Because examples reached the colonies largely through pattern-books, some American Rococo carving is flat rather than sculptural, especially on Boston pieces. Queen Anne forms such as arched pediments, classical details and claw-and-ball feet were retained, and Rococo ornaments and variations added to them.
The superior craftsmanship of Philadelphia cabinetmakers, such as Benjamin Randolph and the English immigrant Thomas Affleck, produced well-proportioned sideboards with swan-neck pediments, flame finials, sculptural carvings of foliage and figures, and sculptured busts and cartouches held above the broken pediments. Scroll pediments carved with Philadelphia-style open lattice-work may be found in the cherry sideboards from Connecticut executed by Eliphalet Chapin, who worked for some time in Philadelphia.
Some case pieces of Boston, where John Cogswell worked, exhibit the only bombe forms found in the colonies; mirrored panels with ogee-curve borders are also found on cabinets made there. The cabinets and
chest-of-drawers from the Townsend-Goddard cabinet-making family of Newport, Rhode Island, were exceptional pieces of workmanship, with undercut claw-and-ball feet, undulating concave and convex shells and smoothly executed block fronts.
American ideboards were of many forms including Pembroke and fold-top card-sideboards. Serpentine sideboards from New York had rectangular candle supports at the corners and gadrooning on the aprons. Small Philadelphia bird-cage sideboards, with tilting tops, stood on fluidly curved tripods. Upholstered seats included sofas with sinuous rails and straight ‘Marlborough’ legs, easy sideboards with cartouches carved on the cabriole legs, and local variants of sideboards copied from the publications of Chippendale, Manwaring, and Ince and Mayhew. More primitive forms, such as the brightly painted chests and cupboards of German and Dutch settlements in Pennsylvania and New York, continued to be made in provincial areas.
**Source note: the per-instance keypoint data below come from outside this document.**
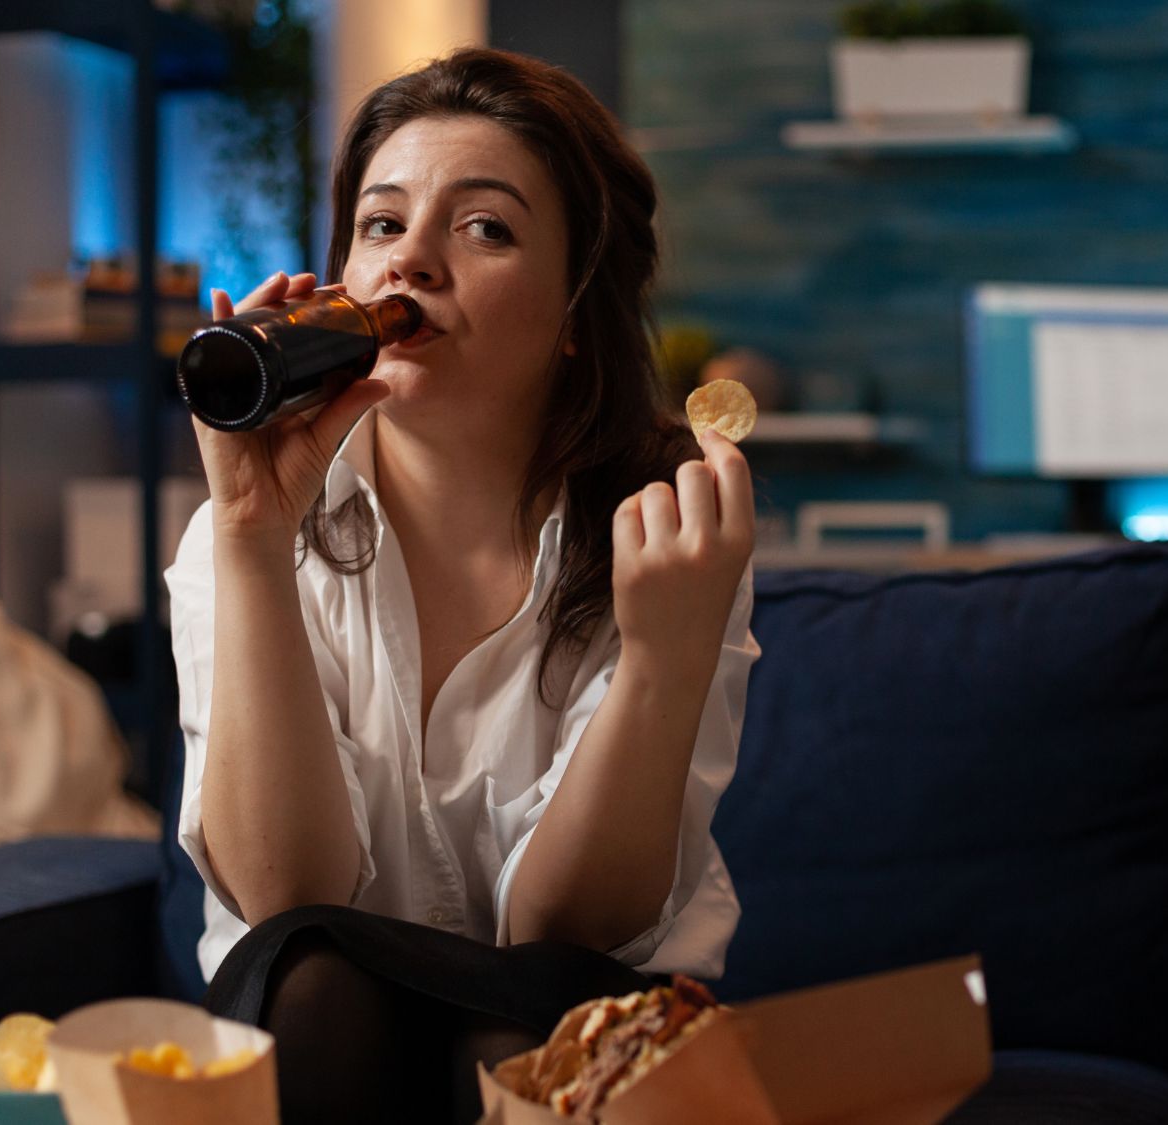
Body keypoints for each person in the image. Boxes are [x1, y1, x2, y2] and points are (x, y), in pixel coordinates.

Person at [162, 46, 759, 1123]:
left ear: (578, 309)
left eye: (484, 227)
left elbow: (566, 932)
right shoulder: (238, 537)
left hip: (570, 1039)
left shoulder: (667, 539)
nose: (413, 263)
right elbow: (282, 904)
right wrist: (253, 538)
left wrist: (663, 663)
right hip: (317, 1029)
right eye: (382, 226)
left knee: (512, 1028)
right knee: (317, 981)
The Rococo in EuropeIn Italy, where the landscaped grotto was a long-established source of ornament, the Rococo at times took on an extreme lightness, with sideboards and tables resting on shapely cabriole legs comprised of reversing C-scrolls. Delicate effects of underground rock-like growth were achieved in the crisp, crustaceous carvings on the edges of legs, backs and skirts of tables and sideboards. Carved shells, lion masks and naturalistic foliage appeared alongside elements of chinoiserie such as peasant figures of antique American sideboards.